▸ **DIRECTIONS FOR THIS TASK**:
Your task is to copy every line below that contains the word "Atualização".

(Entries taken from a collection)
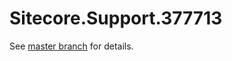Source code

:# Sitecore.Support.377713

See [master branch](https://github.com/sitecoresupport/Sitecore.Support.377713) for details.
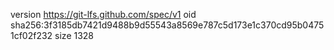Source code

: version https://git-lfs.github.com/spec/v1
oid sha256:3f3185db7421d9488b9d55543a8569e787c5d173e1c370cd95b04751cf02f232
size 1328
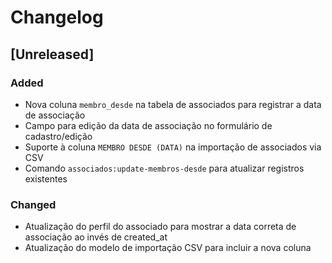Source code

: # Changelog

## [Unreleased]

### Added
- Nova coluna `membro_desde` na tabela de associados para registrar a data de associação
- Campo para edição da data de associação no formulário de cadastro/edição
- Suporte à coluna `MEMBRO DESDE (DATA)` na importação de associados via CSV
- Comando `associados:update-membros-desde` para atualizar registros existentes

### Changed
- Atualização do perfil do associado para mostrar a data correta de associação ao invés de created_at
- Atualização do modelo de importação CSV para incluir a nova coluna 
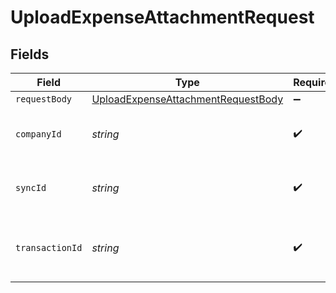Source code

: # UploadExpenseAttachmentRequest


## Fields

| Field                                                                                               | Type                                                                                                | Required                                                                                            | Description                                                                                         | Example                                                                                             |
| --------------------------------------------------------------------------------------------------- | --------------------------------------------------------------------------------------------------- | --------------------------------------------------------------------------------------------------- | --------------------------------------------------------------------------------------------------- | --------------------------------------------------------------------------------------------------- |
| `requestBody`                                                                                       | [UploadExpenseAttachmentRequestBody](../../models/operations/uploadexpenseattachmentrequestbody.md) | :heavy_minus_sign:                                                                                  | N/A                                                                                                 |                                                                                                     |
| `companyId`                                                                                         | *string*                                                                                            | :heavy_check_mark:                                                                                  | N/A                                                                                                 | 8a210b68-6988-11ed-a1eb-0242ac120002                                                                |
| `syncId`                                                                                            | *string*                                                                                            | :heavy_check_mark:                                                                                  | Unique identifier for a sync.                                                                       | 6fb40d5e-b13e-11ed-afa1-0242ac120002                                                                |
| `transactionId`                                                                                     | *string*                                                                                            | :heavy_check_mark:                                                                                  | The unique identifier for your SMB's transaction.                                                   | 336694d8-2dca-4cb5-a28d-3ccb83e55eee                                                                |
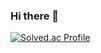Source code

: ### Hi there 👋
[![Solved.ac Profile](http://mazassumnida.wtf/api/v2/generate_badge?boj=pibum)](https://solved.ac/pibum/)
<!--
**parkikbum/parkikbum** is a ✨ _special_ ✨ repository because its `README.md` (this file) appears on your GitHub profile.

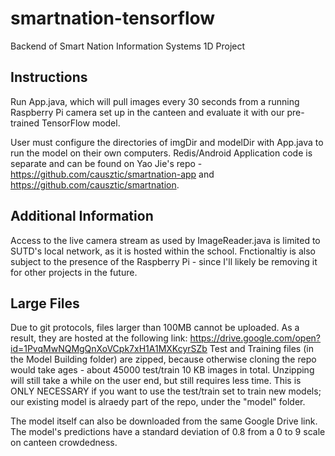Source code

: # smartnation-tensorflow
Backend of Smart Nation Information Systems 1D Project

## Instructions
Run App.java, which will pull images every 30 seconds from a running Raspberry Pi camera set up in the canteen and evaluate it with our pre-trained TensorFlow model.

User must configure the directories of imgDir and modelDir with App.java to run the model on their own computers. Redis/Android Application code is separate and can be found on Yao Jie's repo - https://github.com/causztic/smartnation-app and https://github.com/causztic/smartnation.

## Additional Information
Access to the live camera stream as used by ImageReader.java is limited to SUTD's local network, as it is hosted within the school. Fnctionaltiy is also subject to the presence of the Raspberry Pi - since I'll likely be removing it for other projects in the future.

## Large Files
Due to git protocols, files larger than 100MB cannot be uploaded. As a result, they are hosted at the following link: https://drive.google.com/open?id=1PvqMwNQMgQnXoVCpk7xH1A1MXKcyrSZb
Test and Training files (in the Model Building folder) are zipped, because otherwise cloning the repo would take ages - about 45000 test/train 10 KB images in total. Unzipping will still take a while on the user end, but still requires less time. This is ONLY NECESSARY if you want to use the test/train set to train new models; our existing model is alraedy part of the repo, under the "model" folder.

The model itself can also be downloaded from the same Google Drive link. The model's predictions have a standard deviation of 0.8 from a 0 to 9 scale on canteen crowdedness.
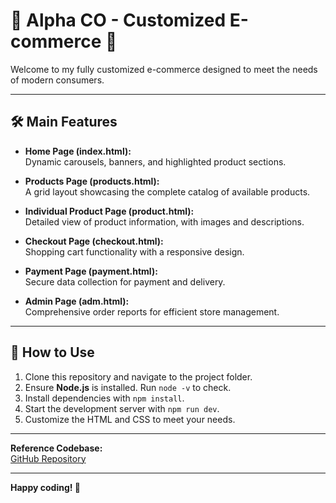 # 🌟 **Alpha CO - Customized E-commerce** 🌟

Welcome to my fully customized e-commerce designed to meet the needs of modern consumers.

---

## 🛠️ **Main Features**

- **Home Page (index.html):**  
  Dynamic carousels, banners, and highlighted product sections.

- **Products Page (products.html):**  
  A grid layout showcasing the complete catalog of available products.

- **Individual Product Page (product.html):**  
  Detailed view of product information, with images and descriptions.

- **Checkout Page (checkout.html):**  
  Shopping cart functionality with a responsive design.

- **Payment Page (payment.html):**  
  Secure data collection for payment and delivery.

- **Admin Page (adm.html):**  
  Comprehensive order reports for efficient store management.

---

## 🚀 **How to Use**

1. Clone this repository and navigate to the project folder.  
2. Ensure **Node.js** is installed. Run `node -v` to check.  
3. Install dependencies with `npm install`.  
4. Start the development server with `npm run dev`.  
5. Customize the HTML and CSS to meet your needs.  

---

**Reference Codebase:**  
[GitHub Repository](https://github.com/serralemosdev/tools_responsive)

---

**Happy coding! 🚀**
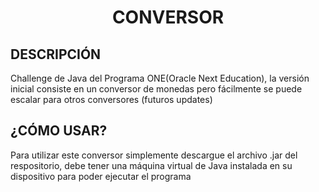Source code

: <h1 align="center">CONVERSOR</h1>

<h2>DESCRIPCIÓN</h2>
<p>
    Challenge de Java del Programa ONE(Oracle Next Education), la versión inicial consiste en
    un conversor de monedas pero fácilmente se puede escalar para otros conversores (futuros updates)
</p>

<h2>¿CÓMO USAR?</h2>
<p>
    Para utilizar este conversor simplemente descargue el archivo .jar del respositorio, debe tener 
    una máquina virtual de Java instalada en su dispositivo para poder ejecutar el programa
</p>
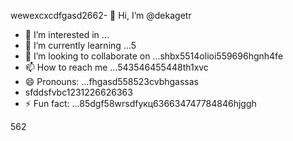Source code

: wewexcxcdfgasd2662- 👋 Hi, I’m @dekagetr
- 👀 I’m interested in ...
- 🌱 I’m currently learning ...5
- 💞️ I’m looking to collaborate on ...shbx5514olioi559696hgnh4fe
- 📫 How to reach me ...543546455448th1xvc
- 😄 Pronouns: ...fhgasd558523cvbhgassas
- sfddsfvbc1231226626363
- ⚡ Fun fact: ...85dgf58wrsdfукц636634747784846hjggh
<!---ads2dfg
dekagetr/dekagetr is a ✨ special ✨ repositor456y becaus456 its `README.md` (this file) appears on your GitHub profildgfe.696
You can click the Preview link to take a look at your changes.vh
--->562
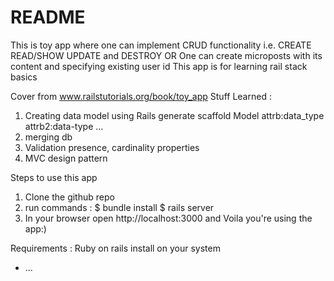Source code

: # README


This is toy app where one can implement CRUD functionality i.e. CREATE READ/SHOW UPDATE and DESTROY
OR
One can create microposts with its content and specifying existing user id
This app is for learning rail stack basics

Cover from www.railstutorials.org/book/toy_app
Stuff Learned :
 1. Creating data model using Rails generate scaffold Model attrb:data_type attrb2:data-type ...
 2. merging db
 3. Validation presence, cardinality properties
 4. MVC design pattern

Steps to use this app
1. Clone the github repo
2. run commands :
   $ bundle install
   $ rails server
3. In your browser open http://localhost:3000 and Voila you're using the app:)


Requirements :
  Ruby on rails install on your system



* ...

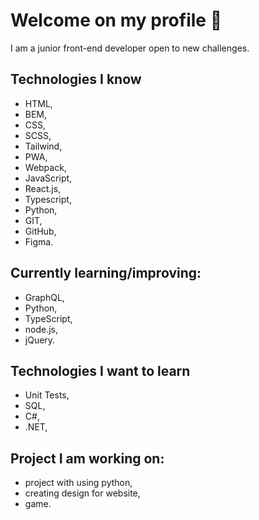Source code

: # Welcome on my profile 👋

I am a junior front-end developer open to new challenges.

## Technologies I know

- HTML,
- BEM,
- CSS,
- SCSS,
- Tailwind,
- PWA,
- Webpack,
- JavaScript,
- React.js,
- Typescript,
- Python,
- GIT,
- GitHub,
- Figma.

## Currently learning/improving:
- GraphQL,
- Python,
- TypeScript,
- node.js,
- jQuery.

## Technologies I want to learn

- Unit Tests,
- SQL,
- C#,
- .NET,


## Project I am working on:

- project with using python,
- creating design for website,
- game.
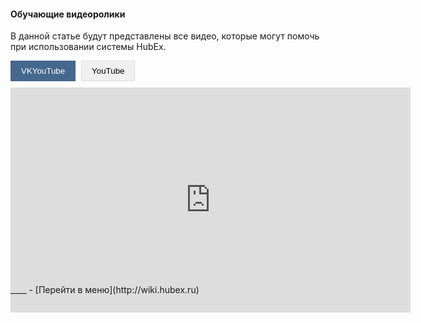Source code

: #### Обучающие видеоролики
В данной статье будут представлены все видео, которые могут помочь при использовании системы HubEx.
<html>
<meta charset="utf-8">
<title>Быстрый переход внутри документа</title>
<head>
     <style>
          .video-source-selector {
          margin-bottom: 10px;
          }
          .source-btn {
            padding: 8px 16px;
            background: #f0f0f0;
            border: 1px solid #ddd;
            cursor: pointer;
            margin-right: 5px;
          }
          .source-btn.active {
            background: #45688e;
            color: white;
            border-color: #45688e;
          }
          .video-frame {
            width: 560px;
            height: 315px;
          }
     </style>
</head>

<body>

<div class="video-player-container">
  <div class="video-source-selector">
    <button class="source-btn active" data-source="youtube">VKYouTube</button>
    <button class="source-btn" data-source="vk">YouTube</button>
  </div>
  
  <div class="video-embed">
    <!-- VK плеер (по умолчанию видимый) -->
    <div class="video-frame vk-frame" style="display: block;">
      <iframe src="https://vkvideo.ru/video_ext.php?oid=-56338600&id=456246619&hd=1&autoplay=1" width="640" height="360" allow="autoplay; encrypted-media; fullscreen; picture-in-picture; screen-wake-lock;" frameborder="0" allowfullscreen></iframe>
    </div>
    <!-- YouTubeVK плеер (изначально скрыт) -->
    <div class="video-frame youtube-frame" style="display: none;">
      <iframe width="560" height="315" src="https://www.youtube.com/embed/KZbrcQg4IKY" frameborder="0" allowfullscreen></iframe>
    </div>
  </div>
</div>

<script>
    document.querySelectorAll('.source-btn').forEach(button => {
        button.addEventListener('click', function() {
            // Удаляем активный класс у всех кнопок
            document.querySelectorAll('.source-btn').forEach(btn => {
                btn.classList.remove('active');
            });
            
            // Добавляем активный класс текущей кнопке
            this.classList.add('active');
            
            // Скрываем все плееры
            document.querySelectorAll('.video-frame').forEach(frame => {
                frame.style.display = 'none';
            });
            
            // Показываем выбранный плеер
            const source = this.getAttribute('data-source');
            document.querySelector(`.${source}-frame`).style.display = 'block';
        });
    });
</script>

</body>
</html>
____
- [Перейти в меню](http://wiki.hubex.ru)
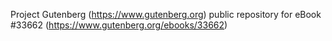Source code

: Project Gutenberg (https://www.gutenberg.org) public repository for eBook #33662 (https://www.gutenberg.org/ebooks/33662)
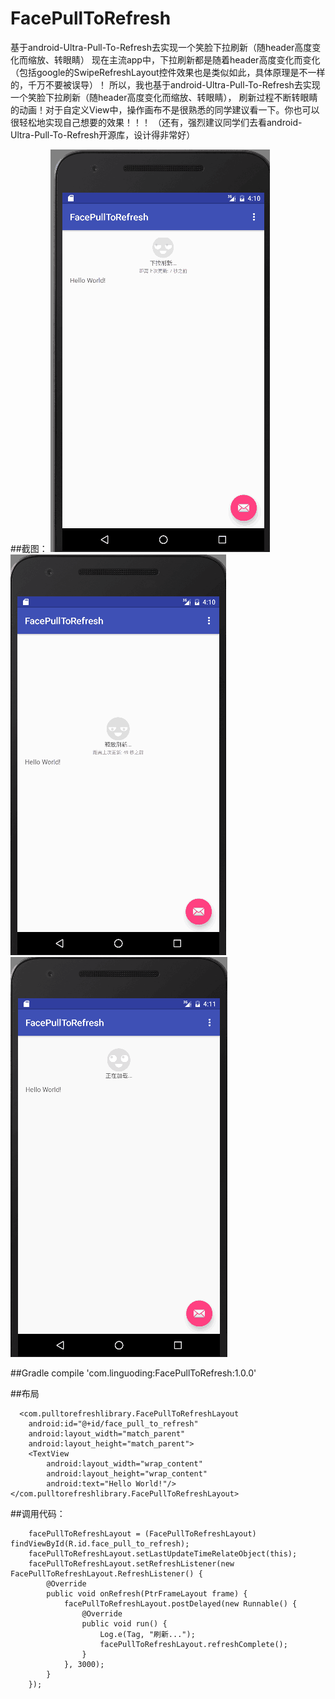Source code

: # FacePullToRefresh
基于android-Ultra-Pull-To-Refresh去实现一个笑脸下拉刷新（随header高度变化而缩放、转眼睛）
现在主流app中，下拉刷新都是随着header高度变化而变化（包括google的SwipeRefreshLayout控件效果也是类似如此，具体原理是不一样的，千万不要被误导）！
所以，我也基于android-Ultra-Pull-To-Refresh去实现一个笑脸下拉刷新（随header高度变化而缩放、转眼睛），
刷新过程不断转眼睛的动画！对于自定义View中，操作画布不是很熟悉的同学建议看一下。你也可以很轻松地实现自己想要的效果！！！
（还有，强烈建议同学们去看android-Ultra-Pull-To-Refresh开源库，设计得非常好）


##截图：
![face](face1.png)
![face](face2.png)
![face](face3.png)

##Gradle
compile 'com.linguoding:FacePullToRefresh:1.0.0'

##布局

      <com.pulltorefreshlibrary.FacePullToRefreshLayout
        android:id="@+id/face_pull_to_refresh"
        android:layout_width="match_parent"
        android:layout_height="match_parent">
        <TextView
            android:layout_width="wrap_content"
            android:layout_height="wrap_content"
            android:text="Hello World!"/>
    </com.pulltorefreshlibrary.FacePullToRefreshLayout>


##调用代码：

        facePullToRefreshLayout = (FacePullToRefreshLayout) findViewById(R.id.face_pull_to_refresh);
        facePullToRefreshLayout.setLastUpdateTimeRelateObject(this);
        facePullToRefreshLayout.setRefreshListener(new FacePullToRefreshLayout.RefreshListener() {
            @Override
            public void onRefresh(PtrFrameLayout frame) {
                facePullToRefreshLayout.postDelayed(new Runnable() {
                    @Override
                    public void run() {
                        Log.e(Tag, "刷新...");
                        facePullToRefreshLayout.refreshComplete();
                    }
                }, 3000);
            }
        });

▸ **TASK SOLUTION**:
- Atualização do perfil do associado para mostrar a data correta de associação ao invés de created_at
- Atualização do modelo de importação CSV para incluir a nova coluna 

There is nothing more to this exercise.